▶ [Description de la tâche] D'après la section du document, pendant combien de temps la personne interrogée voudrait-elle vivre avec un quatuor à cordes pour obtenir le son qu'elle recherche ?

▶ [Section du document]
● ● ●

Est-ce qu'il y a des terrains que vous voudriez expérimenter? 
Oui. Je peux le projeter dans ma tête et je peux entendre ce que je veux faire. Enfin, ce n'est jamais aussi clair mais cela prend forme. Mais cela ne sonne pas comme ce qu'on a déjà fait.

C'est entre quoi et quoi? 
Je ne sais pas ce que sont mes références parce que je voudrais employer un quatuor à cordes à nouveau car j'aime vraiment bien le son. Mais je veux utiliser un quatuor d'une manière où on pourrait vivre ensemble pendant à peu près un mois pour arriver à le faire sonner de la façon dont je le veux, me servir du quatuor comme un instrument, plus que comme un quatuor. Mais je voudrais que les choses soient très rythmées, employer une combinaison d'instruments qu'un groupe n'utiliserait pas.
Je ne veux pas faire un autre album pop en fait ou un autre album qui serait basé autour basse-batterie-guitare et claviers, parce que ça sonnerait comme Wild Mood Swings. "Numb" serait probablement là chose qui y ressemble le plus mais juste dans la direction globale ; ce serait beaucoup plus dur, pas aussi traditionnel. Mais ce serait quand même mélodique, toujours écoutable. Je ne veux pas faire de la musique que personne n'apprécie. Mais j'aime simplement l'idée d'employer des combinaisons de sons que je n'ai jamais utilisées auparavant. 

Et l'album de dance?

● ● ●

▶ [Segment de données]
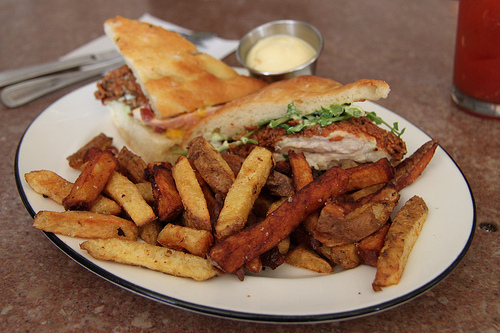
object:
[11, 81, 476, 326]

● ● ●

▶ [Exercice terminé] Pendant à peu près un mois.